Lisa gave you a good explanation of what could possibly happen and what to do when breeding dogs..


----------



## empem90 (May 6, 2012)

lhczth said:


> People are so helpful.  Do you honest believe you are helping anyone or any dogs by attacking every single person that comes onto this board thinking about breeding?
> 
> Nope, instead of maybe helping you have managed to probably chase another person away with your personal attacks and sanctimonious attitudes.


 
This is very well said. I agree 110%. There are good ways and bad ways of approaching these topics and sadly so many members just instantly ramp the intensity (honestly, with just rudeness) of their post to levels that are just useless. when if worded better could be highly beneficial.

As for the topic of the thread While I am not a breeder I have always heard of the female going to the male. I would also ask how knowledgable is the owner of male in breeding? I ask because while you would prefer your female at home during this but if the owner of the male is more experienced, for safety reasons it may be better to go to the males location.

▶ **DATA EXTRACT**
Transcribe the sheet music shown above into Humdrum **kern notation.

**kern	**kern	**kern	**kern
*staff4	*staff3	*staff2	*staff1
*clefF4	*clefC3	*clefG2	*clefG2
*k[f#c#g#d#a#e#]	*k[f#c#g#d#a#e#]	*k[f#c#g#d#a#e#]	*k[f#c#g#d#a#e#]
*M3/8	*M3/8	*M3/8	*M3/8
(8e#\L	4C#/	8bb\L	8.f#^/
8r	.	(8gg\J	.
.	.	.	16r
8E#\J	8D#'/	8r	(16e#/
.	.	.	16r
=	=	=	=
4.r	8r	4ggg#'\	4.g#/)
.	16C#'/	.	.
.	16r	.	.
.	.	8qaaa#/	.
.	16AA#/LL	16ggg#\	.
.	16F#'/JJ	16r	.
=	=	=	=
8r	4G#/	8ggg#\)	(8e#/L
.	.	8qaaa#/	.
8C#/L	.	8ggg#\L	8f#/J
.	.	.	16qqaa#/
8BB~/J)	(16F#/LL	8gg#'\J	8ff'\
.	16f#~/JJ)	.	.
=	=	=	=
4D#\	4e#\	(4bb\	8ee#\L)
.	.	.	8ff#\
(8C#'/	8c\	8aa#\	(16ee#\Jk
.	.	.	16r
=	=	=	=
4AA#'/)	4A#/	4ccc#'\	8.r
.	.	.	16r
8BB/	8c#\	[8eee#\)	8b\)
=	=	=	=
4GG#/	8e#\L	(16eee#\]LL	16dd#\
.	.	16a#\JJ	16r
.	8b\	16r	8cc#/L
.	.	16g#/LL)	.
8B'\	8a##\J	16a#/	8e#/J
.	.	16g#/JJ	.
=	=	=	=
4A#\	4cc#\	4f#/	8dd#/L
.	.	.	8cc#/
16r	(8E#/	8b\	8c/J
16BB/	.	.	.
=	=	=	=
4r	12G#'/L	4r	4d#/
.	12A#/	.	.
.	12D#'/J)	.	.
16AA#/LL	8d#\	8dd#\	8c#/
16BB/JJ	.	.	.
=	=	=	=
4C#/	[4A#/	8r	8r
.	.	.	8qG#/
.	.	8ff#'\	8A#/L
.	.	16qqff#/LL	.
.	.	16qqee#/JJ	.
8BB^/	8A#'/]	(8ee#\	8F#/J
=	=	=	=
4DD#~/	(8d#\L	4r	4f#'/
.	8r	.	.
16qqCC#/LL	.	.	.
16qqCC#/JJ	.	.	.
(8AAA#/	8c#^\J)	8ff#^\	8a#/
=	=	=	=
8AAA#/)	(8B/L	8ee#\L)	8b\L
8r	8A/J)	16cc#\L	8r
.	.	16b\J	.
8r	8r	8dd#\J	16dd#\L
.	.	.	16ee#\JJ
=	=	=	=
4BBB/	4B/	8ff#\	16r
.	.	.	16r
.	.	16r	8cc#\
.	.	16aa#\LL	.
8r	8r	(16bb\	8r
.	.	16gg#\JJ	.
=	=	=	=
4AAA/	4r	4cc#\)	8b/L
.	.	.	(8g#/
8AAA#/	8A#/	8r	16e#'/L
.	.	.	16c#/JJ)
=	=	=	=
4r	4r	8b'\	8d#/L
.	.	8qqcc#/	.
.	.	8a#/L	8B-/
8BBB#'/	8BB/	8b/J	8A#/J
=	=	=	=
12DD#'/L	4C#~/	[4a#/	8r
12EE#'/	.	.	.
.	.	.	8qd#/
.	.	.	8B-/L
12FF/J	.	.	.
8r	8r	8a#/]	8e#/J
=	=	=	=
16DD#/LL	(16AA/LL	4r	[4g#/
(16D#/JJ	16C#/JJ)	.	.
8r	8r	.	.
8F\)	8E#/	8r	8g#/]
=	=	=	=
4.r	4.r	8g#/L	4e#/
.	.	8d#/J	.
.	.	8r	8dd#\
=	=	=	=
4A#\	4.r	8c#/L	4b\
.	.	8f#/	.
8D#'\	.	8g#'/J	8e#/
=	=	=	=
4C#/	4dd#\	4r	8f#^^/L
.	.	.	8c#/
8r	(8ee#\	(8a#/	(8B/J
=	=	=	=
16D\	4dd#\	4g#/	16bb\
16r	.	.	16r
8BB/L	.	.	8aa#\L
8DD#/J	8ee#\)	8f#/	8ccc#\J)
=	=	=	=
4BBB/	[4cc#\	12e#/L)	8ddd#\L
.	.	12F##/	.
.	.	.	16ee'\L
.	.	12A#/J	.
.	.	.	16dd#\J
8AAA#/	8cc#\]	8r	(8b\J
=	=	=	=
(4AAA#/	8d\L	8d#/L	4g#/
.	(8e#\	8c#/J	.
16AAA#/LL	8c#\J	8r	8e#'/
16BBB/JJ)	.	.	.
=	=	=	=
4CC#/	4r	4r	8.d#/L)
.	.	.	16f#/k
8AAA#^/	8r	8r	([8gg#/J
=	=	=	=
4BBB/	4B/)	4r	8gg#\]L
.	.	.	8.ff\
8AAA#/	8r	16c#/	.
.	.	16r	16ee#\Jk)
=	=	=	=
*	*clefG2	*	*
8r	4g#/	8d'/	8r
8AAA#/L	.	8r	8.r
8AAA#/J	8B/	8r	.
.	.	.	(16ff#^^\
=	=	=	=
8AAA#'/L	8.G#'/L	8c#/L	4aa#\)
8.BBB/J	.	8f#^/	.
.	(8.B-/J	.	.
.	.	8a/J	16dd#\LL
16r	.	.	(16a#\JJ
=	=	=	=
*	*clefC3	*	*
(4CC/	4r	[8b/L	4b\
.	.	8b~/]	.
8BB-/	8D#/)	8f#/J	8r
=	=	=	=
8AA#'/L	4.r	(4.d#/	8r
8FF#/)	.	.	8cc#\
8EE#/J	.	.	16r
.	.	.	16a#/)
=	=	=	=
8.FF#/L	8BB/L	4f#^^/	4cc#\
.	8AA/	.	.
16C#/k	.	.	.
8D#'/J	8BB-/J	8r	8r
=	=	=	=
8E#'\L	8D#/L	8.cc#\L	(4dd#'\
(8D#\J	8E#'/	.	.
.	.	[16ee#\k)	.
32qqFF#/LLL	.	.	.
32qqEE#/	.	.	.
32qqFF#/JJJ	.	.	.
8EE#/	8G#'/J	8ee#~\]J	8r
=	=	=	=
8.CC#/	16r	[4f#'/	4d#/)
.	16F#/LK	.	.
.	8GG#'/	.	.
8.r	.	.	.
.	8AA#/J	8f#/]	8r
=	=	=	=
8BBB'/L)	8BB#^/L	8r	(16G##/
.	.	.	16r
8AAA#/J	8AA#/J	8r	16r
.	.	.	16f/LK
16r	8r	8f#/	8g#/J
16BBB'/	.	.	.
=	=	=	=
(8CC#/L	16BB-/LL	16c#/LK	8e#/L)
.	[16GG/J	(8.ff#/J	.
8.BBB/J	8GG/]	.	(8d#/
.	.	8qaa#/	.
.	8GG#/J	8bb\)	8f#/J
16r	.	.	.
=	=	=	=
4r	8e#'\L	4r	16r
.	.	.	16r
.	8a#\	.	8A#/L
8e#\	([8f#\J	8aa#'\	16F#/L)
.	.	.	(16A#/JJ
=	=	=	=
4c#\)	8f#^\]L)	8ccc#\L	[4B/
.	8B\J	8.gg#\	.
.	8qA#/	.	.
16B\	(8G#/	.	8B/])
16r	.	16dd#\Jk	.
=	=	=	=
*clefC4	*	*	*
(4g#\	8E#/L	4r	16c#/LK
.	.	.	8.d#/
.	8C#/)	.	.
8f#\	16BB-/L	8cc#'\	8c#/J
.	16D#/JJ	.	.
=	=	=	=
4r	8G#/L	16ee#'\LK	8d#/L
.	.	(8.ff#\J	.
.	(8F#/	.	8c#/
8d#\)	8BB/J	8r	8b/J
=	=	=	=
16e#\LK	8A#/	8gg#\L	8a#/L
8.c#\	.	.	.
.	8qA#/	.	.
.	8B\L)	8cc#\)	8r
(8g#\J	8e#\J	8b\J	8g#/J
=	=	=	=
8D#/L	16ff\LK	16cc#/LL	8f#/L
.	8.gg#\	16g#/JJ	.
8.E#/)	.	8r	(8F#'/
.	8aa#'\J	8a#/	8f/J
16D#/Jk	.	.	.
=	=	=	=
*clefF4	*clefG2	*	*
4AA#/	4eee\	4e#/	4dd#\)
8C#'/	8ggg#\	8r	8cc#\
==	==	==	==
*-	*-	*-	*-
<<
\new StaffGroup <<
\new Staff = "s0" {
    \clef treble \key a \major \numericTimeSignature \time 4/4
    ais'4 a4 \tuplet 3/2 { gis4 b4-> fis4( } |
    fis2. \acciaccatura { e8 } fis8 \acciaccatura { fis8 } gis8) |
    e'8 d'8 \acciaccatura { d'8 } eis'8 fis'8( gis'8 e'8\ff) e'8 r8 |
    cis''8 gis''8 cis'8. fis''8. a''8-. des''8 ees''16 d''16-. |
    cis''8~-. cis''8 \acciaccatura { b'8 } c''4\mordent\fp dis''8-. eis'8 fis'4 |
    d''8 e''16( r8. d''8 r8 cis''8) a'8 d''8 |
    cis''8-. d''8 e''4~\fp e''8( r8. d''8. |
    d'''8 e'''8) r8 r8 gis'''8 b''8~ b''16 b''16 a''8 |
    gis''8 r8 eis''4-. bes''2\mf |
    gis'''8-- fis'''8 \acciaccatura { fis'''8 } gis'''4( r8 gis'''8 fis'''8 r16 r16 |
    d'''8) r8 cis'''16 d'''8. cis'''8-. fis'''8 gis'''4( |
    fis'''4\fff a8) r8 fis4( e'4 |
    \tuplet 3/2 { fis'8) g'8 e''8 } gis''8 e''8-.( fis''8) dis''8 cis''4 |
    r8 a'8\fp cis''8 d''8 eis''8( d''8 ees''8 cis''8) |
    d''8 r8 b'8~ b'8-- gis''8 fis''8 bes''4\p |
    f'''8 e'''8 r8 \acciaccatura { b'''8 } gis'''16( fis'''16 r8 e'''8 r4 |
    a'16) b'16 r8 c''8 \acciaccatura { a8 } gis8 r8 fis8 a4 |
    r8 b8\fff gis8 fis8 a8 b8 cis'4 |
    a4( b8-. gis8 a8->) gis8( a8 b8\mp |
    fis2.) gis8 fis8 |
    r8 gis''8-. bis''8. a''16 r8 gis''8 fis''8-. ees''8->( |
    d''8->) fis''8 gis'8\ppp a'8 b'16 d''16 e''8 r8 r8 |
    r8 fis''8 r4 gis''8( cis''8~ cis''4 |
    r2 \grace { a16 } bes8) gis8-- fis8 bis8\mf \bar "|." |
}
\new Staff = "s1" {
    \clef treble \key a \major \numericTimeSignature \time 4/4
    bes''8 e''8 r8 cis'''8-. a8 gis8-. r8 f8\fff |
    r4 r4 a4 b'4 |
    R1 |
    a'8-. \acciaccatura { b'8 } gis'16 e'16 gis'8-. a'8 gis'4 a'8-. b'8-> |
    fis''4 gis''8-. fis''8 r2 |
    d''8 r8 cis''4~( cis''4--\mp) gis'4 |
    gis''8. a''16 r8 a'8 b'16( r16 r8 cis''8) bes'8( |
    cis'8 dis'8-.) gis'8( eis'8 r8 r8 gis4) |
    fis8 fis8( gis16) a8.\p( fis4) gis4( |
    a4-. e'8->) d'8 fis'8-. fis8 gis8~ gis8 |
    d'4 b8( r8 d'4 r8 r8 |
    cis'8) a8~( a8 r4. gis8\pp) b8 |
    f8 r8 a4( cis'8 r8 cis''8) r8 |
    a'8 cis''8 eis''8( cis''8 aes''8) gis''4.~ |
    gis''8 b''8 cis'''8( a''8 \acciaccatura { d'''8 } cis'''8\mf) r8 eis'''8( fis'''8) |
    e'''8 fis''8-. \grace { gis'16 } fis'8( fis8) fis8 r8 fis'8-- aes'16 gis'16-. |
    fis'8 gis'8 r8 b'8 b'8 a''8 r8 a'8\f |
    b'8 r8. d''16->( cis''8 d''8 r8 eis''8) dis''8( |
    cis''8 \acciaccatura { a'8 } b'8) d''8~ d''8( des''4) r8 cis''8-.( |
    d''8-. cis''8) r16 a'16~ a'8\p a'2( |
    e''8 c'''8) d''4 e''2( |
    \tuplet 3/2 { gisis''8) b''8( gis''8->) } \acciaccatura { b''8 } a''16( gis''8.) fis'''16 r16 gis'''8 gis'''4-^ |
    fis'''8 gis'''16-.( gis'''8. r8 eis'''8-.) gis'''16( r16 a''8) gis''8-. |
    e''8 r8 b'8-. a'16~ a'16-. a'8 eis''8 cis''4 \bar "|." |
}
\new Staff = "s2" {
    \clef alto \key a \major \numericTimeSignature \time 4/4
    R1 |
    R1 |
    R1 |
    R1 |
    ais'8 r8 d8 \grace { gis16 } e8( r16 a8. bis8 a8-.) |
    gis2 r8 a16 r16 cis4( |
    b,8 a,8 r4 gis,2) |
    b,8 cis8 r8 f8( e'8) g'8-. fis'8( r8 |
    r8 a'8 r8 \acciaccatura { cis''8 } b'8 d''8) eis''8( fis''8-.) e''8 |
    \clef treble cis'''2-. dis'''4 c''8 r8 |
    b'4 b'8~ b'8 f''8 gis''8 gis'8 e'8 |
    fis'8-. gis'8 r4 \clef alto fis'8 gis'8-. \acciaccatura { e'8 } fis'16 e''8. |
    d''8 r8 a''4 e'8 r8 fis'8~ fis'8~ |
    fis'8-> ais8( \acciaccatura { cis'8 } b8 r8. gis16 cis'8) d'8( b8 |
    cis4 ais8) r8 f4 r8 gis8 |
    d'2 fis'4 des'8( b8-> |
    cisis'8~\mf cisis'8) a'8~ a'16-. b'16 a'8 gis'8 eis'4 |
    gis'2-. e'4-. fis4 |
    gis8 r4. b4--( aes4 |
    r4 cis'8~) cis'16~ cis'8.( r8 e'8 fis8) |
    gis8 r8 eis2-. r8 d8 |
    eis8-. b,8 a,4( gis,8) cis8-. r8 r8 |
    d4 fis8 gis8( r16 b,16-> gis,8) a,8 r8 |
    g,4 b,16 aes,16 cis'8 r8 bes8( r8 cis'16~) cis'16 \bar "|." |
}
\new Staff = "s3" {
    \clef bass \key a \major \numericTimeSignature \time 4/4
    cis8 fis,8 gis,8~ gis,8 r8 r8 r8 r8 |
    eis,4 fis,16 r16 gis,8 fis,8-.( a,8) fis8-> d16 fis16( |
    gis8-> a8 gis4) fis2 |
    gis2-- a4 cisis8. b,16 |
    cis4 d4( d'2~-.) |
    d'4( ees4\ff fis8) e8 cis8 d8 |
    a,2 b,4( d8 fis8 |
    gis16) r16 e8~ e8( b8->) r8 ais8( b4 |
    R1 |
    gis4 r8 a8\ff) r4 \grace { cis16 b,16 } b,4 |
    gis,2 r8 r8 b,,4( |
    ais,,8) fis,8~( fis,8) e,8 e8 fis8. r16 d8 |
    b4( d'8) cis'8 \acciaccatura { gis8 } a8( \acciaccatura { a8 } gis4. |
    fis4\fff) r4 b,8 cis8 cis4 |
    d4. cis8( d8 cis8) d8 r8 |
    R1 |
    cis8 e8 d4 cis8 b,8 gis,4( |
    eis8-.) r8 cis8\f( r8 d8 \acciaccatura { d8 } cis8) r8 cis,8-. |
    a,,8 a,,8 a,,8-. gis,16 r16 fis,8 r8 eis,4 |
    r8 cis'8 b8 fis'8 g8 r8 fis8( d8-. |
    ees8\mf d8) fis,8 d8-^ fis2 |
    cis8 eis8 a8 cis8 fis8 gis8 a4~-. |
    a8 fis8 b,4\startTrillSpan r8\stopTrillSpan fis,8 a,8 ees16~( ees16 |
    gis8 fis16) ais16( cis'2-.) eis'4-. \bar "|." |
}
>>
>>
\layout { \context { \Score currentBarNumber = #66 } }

▶ **EXERCISE BRIEF**
Summarize the forum excerpt on dog breeding in two sentences.

▶ **EXERCISE RESPONSE**
The poster strongly agrees with a quoted comment that attacking everyone who comes to the board thinking about breeding is more likely to chase people away than to help, and adds that better-worded posts could be highly beneficial. On the thread's topic, the poster, who is not a breeder, has always heard that the female goes to the male and suggests that if the male's owner is more experienced in breeding, going to the male's location may be safer.